Mo Kong
“Making A Stationary Rain On The North Pacific Ocean”
New York, 137 West 25th Street
Blurring fact and fiction, art and science, truth and near-truth, the artist turns the gallery into an immersive installation exploring a not-so-distant future in which China and the United States are in the midst of a political Cold War, echoed externally by an atmospheric antagonism rendered by climate change that has turned China and the U.S. into the hot and cold centers of the world.
Kong’s visual exploration of his own scientific and journalistic research uses climate change as a lens into contemporary geopolitics, neo-nationalism, human migration, human rights, and censorship, among other topics. Central to and grounding the exhibition, Kong has carefully gridded out the gallery with blue painter’s tape, delineating the latitudes and longitudes of the worlds within the installation. The grid marks coordinates, not countries; this is a type of mark-making that allows us to locate ourselves beyond national and temporal boundaries, but also allows our movement and migration to be tracked in turn via GPS. Placed throughout the gridded gallery, a rectangular glass vitrine sits on the floor filled with foam, salt, coal, and other materials, recalling the contents of the North Pacific Ocean; tubes of honey line the walls, referencing the practice of honey smuggling, trade wars, and human migration; sand, blown glass, and preserved fruit skins enclosed in a bent lead frame recall evaporated lakes; vertical poles representing weather stations symbolically observe and measure fictional climates; and scent diffusers pipe in natural oils associated with either country.

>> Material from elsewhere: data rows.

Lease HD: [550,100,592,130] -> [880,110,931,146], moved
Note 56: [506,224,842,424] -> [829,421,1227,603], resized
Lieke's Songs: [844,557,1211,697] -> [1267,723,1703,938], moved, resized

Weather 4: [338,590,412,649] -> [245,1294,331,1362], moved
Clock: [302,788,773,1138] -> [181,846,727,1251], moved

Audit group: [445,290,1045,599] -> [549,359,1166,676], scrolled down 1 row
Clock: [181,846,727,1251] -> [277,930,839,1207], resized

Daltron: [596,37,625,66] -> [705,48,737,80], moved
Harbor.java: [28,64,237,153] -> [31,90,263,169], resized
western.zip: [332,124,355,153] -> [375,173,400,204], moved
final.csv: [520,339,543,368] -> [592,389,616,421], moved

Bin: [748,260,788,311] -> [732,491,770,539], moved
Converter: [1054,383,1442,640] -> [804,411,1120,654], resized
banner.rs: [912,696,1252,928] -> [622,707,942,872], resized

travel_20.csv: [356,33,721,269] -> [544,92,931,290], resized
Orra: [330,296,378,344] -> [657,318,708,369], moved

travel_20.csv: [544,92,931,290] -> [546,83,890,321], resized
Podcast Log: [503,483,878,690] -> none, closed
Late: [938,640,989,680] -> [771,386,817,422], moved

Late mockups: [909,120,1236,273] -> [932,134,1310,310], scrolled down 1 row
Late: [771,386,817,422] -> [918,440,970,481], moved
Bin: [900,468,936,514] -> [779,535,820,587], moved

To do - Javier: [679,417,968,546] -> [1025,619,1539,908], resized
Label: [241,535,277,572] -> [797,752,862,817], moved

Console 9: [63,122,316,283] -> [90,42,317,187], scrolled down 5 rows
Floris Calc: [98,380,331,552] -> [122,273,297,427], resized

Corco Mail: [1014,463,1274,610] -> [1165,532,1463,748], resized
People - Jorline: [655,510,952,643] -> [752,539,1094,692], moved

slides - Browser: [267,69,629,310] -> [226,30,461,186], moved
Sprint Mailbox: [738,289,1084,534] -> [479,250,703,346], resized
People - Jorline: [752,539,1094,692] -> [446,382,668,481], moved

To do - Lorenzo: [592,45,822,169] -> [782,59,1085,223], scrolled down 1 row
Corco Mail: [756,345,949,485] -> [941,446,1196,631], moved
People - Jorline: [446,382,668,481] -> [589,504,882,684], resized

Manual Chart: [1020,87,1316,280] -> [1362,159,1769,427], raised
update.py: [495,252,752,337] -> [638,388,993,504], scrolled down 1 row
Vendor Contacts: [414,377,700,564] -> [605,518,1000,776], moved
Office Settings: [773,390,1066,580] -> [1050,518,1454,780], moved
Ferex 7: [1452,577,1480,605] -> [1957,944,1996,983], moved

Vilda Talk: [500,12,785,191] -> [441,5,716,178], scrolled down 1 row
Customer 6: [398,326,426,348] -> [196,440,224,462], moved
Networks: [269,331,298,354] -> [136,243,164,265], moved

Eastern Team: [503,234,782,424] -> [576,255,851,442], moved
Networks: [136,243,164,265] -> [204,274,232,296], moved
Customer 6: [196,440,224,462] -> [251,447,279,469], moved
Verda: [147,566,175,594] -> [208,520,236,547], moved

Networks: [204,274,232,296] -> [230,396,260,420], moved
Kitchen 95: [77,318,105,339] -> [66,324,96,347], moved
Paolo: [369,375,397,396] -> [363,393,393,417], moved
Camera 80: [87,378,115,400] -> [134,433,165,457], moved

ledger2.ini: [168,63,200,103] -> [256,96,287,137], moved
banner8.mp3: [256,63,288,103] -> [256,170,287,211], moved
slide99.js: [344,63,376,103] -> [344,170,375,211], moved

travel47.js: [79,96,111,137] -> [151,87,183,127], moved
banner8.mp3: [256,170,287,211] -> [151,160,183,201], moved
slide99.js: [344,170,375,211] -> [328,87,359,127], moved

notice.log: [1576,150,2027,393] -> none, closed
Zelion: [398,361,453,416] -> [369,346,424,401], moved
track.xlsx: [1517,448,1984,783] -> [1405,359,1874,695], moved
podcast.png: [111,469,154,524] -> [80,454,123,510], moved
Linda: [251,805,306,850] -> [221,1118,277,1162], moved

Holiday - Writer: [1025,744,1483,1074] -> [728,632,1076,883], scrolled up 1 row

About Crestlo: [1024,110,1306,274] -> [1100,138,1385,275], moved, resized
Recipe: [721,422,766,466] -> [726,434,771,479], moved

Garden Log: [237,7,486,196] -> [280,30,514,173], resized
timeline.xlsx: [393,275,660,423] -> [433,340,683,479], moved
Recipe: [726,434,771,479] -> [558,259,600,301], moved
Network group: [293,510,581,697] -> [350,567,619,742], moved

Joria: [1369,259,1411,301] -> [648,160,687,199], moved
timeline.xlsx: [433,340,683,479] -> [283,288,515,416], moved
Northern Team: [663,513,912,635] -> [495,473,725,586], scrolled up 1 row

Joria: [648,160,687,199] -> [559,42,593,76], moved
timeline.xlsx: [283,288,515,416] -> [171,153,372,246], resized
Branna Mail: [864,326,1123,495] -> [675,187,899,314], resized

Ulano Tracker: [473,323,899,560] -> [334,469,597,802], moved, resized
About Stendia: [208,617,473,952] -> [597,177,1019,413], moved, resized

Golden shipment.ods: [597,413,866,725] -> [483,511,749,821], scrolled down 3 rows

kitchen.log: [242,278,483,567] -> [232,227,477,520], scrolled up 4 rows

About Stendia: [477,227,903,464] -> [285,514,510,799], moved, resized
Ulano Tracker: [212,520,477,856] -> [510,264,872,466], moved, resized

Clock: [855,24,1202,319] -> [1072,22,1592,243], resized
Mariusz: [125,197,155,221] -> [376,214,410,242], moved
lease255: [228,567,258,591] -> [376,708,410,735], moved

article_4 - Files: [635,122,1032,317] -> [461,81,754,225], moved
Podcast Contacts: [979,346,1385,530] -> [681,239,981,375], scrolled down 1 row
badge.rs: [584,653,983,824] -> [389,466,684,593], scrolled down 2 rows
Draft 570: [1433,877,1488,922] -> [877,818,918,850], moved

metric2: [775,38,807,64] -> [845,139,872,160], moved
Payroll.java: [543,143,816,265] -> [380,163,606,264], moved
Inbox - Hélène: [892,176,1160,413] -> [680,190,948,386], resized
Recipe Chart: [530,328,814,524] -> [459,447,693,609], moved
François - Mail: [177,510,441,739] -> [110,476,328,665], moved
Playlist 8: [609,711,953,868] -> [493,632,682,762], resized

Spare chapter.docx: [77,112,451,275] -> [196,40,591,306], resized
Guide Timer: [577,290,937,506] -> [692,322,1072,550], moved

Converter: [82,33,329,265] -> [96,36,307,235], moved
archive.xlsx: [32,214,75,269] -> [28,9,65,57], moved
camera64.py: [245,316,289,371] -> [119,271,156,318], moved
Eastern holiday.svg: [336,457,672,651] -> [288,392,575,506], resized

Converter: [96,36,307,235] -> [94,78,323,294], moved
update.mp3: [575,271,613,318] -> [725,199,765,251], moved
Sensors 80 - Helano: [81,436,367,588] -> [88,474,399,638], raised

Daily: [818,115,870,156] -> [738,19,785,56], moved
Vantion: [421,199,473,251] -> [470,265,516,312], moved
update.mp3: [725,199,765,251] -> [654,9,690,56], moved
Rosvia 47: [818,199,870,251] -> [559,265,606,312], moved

Referencing Kong’s own experience as a recent Chinese immigrant to the United States, his past occupation as an investigative reporter, and the necessity of the self-censorship he learned to employ as an information strategy while making political art in China, the artist cloaks facts in fantasy in order to explore complex systems of thought surrounding environmental crises and sociopolitical issues. In her exhibition catalogue essay, Danni Shen writes that “Self-censoring has led to the artist’s process of filtering information–clues and hidden evidence–in such a way that viewers are able to draw connections between disparate points of reference. Under the camouflage of scientific research, the work’s political subject comes in and out of focus.” In Kong’s world, knowledge is not linear, information is not neutral, and truth does not require fact. But in order to evade or bypass a system or grid, one must learn to navigate it; and in order to arrive at or depart from a place, one must first learn where it ends and begins. The answers are not always as obvious as they appear.